The Canterbury bells were just beginning too, but the columbine and bleeding hearts were nearly over. Soon there would be hollyhocks and phlox.

They took him to see Persephone, the goat, and her new kid; and Willy's white chickens that he kept behind the stable, and last of all they took him down to see the dam.

Father was overwhelmed.

“What a piece of engineering,” he cried. “So strong and so—so big. It would take the Johnstown flood to break it open. How long did it take you to do it?”

“Just all day,” Rush told him modestly. “But of course there were four of us working on it.”

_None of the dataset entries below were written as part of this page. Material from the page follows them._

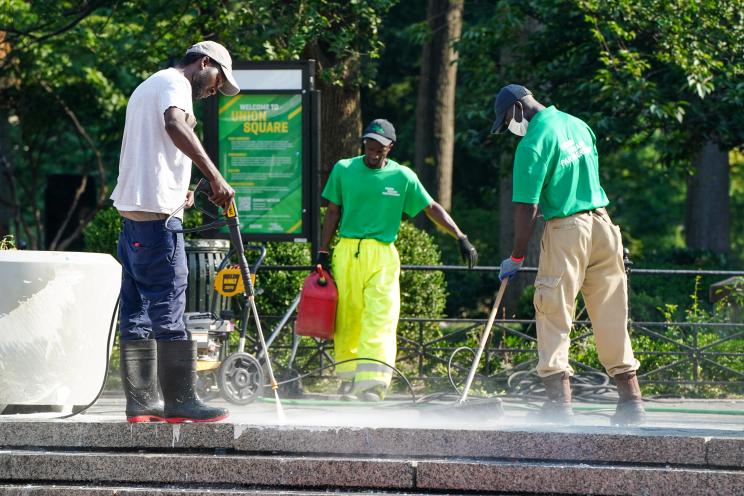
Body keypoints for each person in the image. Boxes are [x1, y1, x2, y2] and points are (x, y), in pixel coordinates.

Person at [491, 84, 645, 426]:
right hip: (605, 226)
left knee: (553, 310)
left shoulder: (532, 144)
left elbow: (526, 207)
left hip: (567, 229)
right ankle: (631, 401)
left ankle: (559, 404)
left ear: (518, 109)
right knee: (611, 313)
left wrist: (516, 257)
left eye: (508, 122)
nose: (512, 131)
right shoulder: (578, 124)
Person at [110, 41, 239, 423]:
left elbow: (155, 147)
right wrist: (213, 176)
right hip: (157, 219)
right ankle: (181, 401)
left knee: (135, 309)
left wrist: (178, 186)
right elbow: (173, 124)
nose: (216, 88)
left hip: (135, 212)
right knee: (169, 301)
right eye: (218, 78)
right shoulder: (175, 84)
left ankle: (141, 403)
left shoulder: (148, 84)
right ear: (204, 63)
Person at [318, 118, 478, 402]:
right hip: (347, 251)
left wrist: (461, 236)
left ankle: (373, 385)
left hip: (382, 253)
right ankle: (349, 379)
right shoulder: (343, 169)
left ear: (390, 147)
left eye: (379, 146)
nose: (373, 150)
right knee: (348, 318)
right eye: (369, 143)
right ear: (364, 142)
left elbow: (431, 207)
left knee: (380, 317)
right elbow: (332, 211)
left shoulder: (402, 177)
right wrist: (322, 251)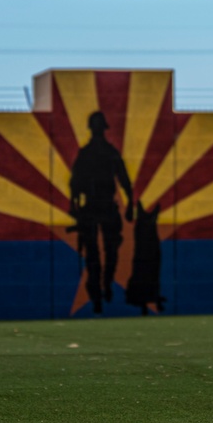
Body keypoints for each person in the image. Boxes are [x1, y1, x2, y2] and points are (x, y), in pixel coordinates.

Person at [70, 111, 135, 314]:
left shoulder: (107, 152)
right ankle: (98, 293)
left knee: (109, 251)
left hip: (105, 206)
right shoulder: (89, 153)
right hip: (92, 208)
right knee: (94, 255)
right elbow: (75, 183)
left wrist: (131, 204)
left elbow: (124, 180)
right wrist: (74, 206)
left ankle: (105, 285)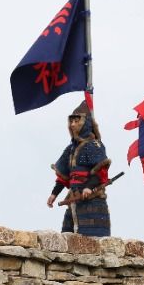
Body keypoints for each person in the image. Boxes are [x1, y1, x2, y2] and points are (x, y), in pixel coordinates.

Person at [47, 101, 112, 237]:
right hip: (74, 200)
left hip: (92, 202)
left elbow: (101, 171)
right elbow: (63, 176)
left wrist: (89, 187)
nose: (73, 125)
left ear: (85, 123)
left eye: (77, 121)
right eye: (71, 122)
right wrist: (54, 194)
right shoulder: (70, 149)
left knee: (94, 241)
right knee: (67, 238)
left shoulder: (95, 145)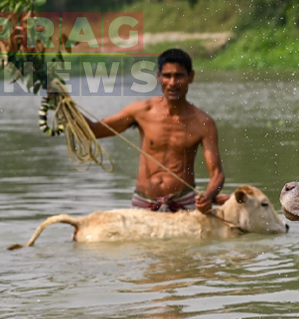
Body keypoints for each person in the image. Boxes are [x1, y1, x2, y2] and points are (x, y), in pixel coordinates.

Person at [87, 48, 225, 214]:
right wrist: (65, 105)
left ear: (191, 77)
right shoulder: (142, 111)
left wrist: (208, 197)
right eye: (167, 76)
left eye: (179, 76)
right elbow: (95, 131)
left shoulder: (203, 123)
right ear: (159, 77)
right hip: (144, 203)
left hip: (183, 203)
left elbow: (217, 174)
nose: (172, 82)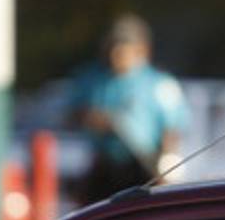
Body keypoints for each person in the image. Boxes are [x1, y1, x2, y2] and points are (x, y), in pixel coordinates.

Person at [68, 13, 189, 203]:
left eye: (123, 48)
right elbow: (73, 114)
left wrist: (165, 167)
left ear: (141, 50)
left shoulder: (159, 84)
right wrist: (94, 119)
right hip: (104, 166)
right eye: (112, 47)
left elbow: (172, 128)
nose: (115, 55)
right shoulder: (93, 79)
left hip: (143, 165)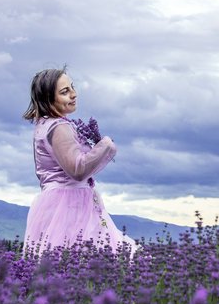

“When I come up next time I'll enjoy swimming in it. Before this the water in the deepest part came only to my collarbone.”

As they stood contemplating it, Father silent in admiration and the rest of them silent in the pride of creation, there was a piercing blast from the front door of the house. It was Cuffy blowing the police whistle, and it meant that supper was ready.

Randy danced across the lawn ahead of Father. “Look, I can walk on my toes. Almost! And in sneakers, too. When can I have a pair of real toe shoes, do you think?”

Mona's arm was linked through Father's and Oliver was hanging onto his other hand. Rush walked beside them and everybody was talking at once. Isaac and John Doe circled around them madly barking and scuffling; showing Father what big, serious dogs they had become. A delicious fragrance of food floated from the kitchen windows.

“Wait till you hear my new piece,” Rush was saying. “It's a Schumann Novelette and, boy, is it tough!”

Mona said, “I know the whole of
Macbeth
by heart now. All the parts. I'll do it all for you after supper if you like.”

Oliver said, “Did you see the President in Washington, Father? Did you get to shake his hand? Did you talk to him?”

And Randy, circling among the circling dogs, flitting and soaring like a moth, kept calling the same question:

“Do you think I could have some toe shoes pretty soon, Father? Real toe shoes, pink satin ones, with satin ribbons? Do you think I can, Father? Do you? Honestly, do you?”